Using the data that follows, say how many lines contain the word "format", giving the number by itself.

──────────────────────────────

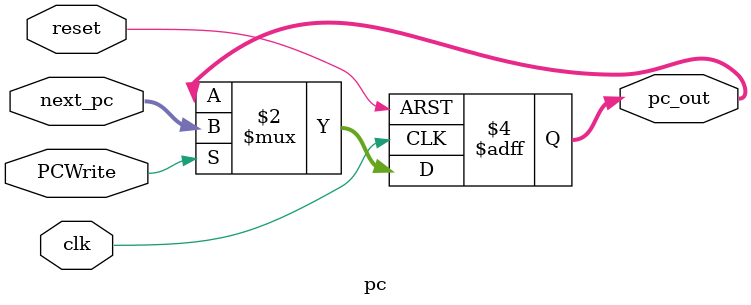
<source format=v>
`timescale 1ns / 1ps

module pc (
    input        clk,
    input        reset,
    input        PCWrite,         // enable
    input  [31:0] next_pc,
    output reg [31:0] pc_out
);

  always @(posedge clk or posedge reset) begin
    if (reset)
      pc_out <= 32'd0;           // ì´ê¸°ê°? 0ë²? ì£¼ì
    else if (PCWrite)
      pc_out <= next_pc;         // enable ?  ?ë§? update
  end

endmodule
</source>
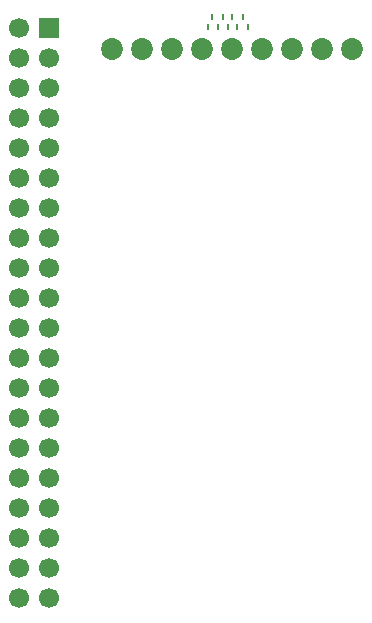
<source format=gbr>
%TF.GenerationSoftware,KiCad,Pcbnew,9.0.4-9.0.4-0~ubuntu22.04.1*%
%TF.CreationDate,2025-10-27T10:58:52+05:30*%
%TF.ProjectId,Pin_Socket,50696e5f-536f-4636-9b65-742e6b696361,rev?*%
%TF.SameCoordinates,Original*%
%TF.FileFunction,Soldermask,Top*%
%TF.FilePolarity,Negative*%
%FSLAX46Y46*%
G04 Gerber Fmt 4.6, Leading zero omitted, Abs format (unit mm)*
G04 Created by KiCad (PCBNEW 9.0.4-9.0.4-0~ubuntu22.04.1) date 2025-10-27 10:58:52*
%MOMM*%
%LPD*%
G01*
G04 APERTURE LIST*
%ADD10R,1.700000X1.700000*%
%ADD11C,1.700000*%
%ADD12R,0.250000X0.500000*%
%ADD13C,1.854000*%
G04 APERTURE END LIST*
D10*
%TO.C,J1*%
X133770000Y-65294200D03*
D11*
X131230000Y-65294200D03*
X133770000Y-67834200D03*
X131230000Y-67834200D03*
X133770000Y-70374200D03*
X131230000Y-70374200D03*
X133770000Y-72914200D03*
X131230000Y-72914200D03*
X133770000Y-75454200D03*
X131230000Y-75454200D03*
X133770000Y-77994200D03*
X131230000Y-77994200D03*
X133770000Y-80534200D03*
X131230000Y-80534200D03*
X133770000Y-83074200D03*
X131230000Y-83074200D03*
X133770000Y-85614200D03*
X131230000Y-85614200D03*
X133770000Y-88154200D03*
X131230000Y-88154200D03*
X133770000Y-90694200D03*
X131230000Y-90694200D03*
X133770000Y-93234200D03*
X131230000Y-93234200D03*
X133770000Y-95774200D03*
X131230000Y-95774200D03*
X133770000Y-98314200D03*
X131230000Y-98314200D03*
X133770000Y-100854200D03*
X131230000Y-100854200D03*
X133770000Y-103394200D03*
X131230000Y-103394200D03*
X133770000Y-105934200D03*
X131230000Y-105934200D03*
X133770000Y-108474200D03*
X131230000Y-108474200D03*
X133770000Y-111014200D03*
X131230000Y-111014200D03*
X133770000Y-113554200D03*
X131230000Y-113554200D03*
%TD*%
D12*
%TO.C,IC1*%
X147199800Y-65191100D03*
X148099800Y-65191100D03*
X148899800Y-65191100D03*
X149699800Y-65191100D03*
X150599800Y-65191100D03*
X150199800Y-64391100D03*
X149299800Y-64391100D03*
X148499800Y-64391100D03*
X147599800Y-64391100D03*
%TD*%
D13*
%TO.C,J3*%
X159430000Y-67054200D03*
X156890000Y-67054200D03*
X154350000Y-67054200D03*
X151810000Y-67054200D03*
X149270000Y-67054200D03*
X146730000Y-67054200D03*
X144190000Y-67054200D03*
X141650000Y-67054200D03*
X139110000Y-67054200D03*
%TD*%
M02*

</source>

──────────────────────────────

▶ [EXERCISE OUTPUT]:
3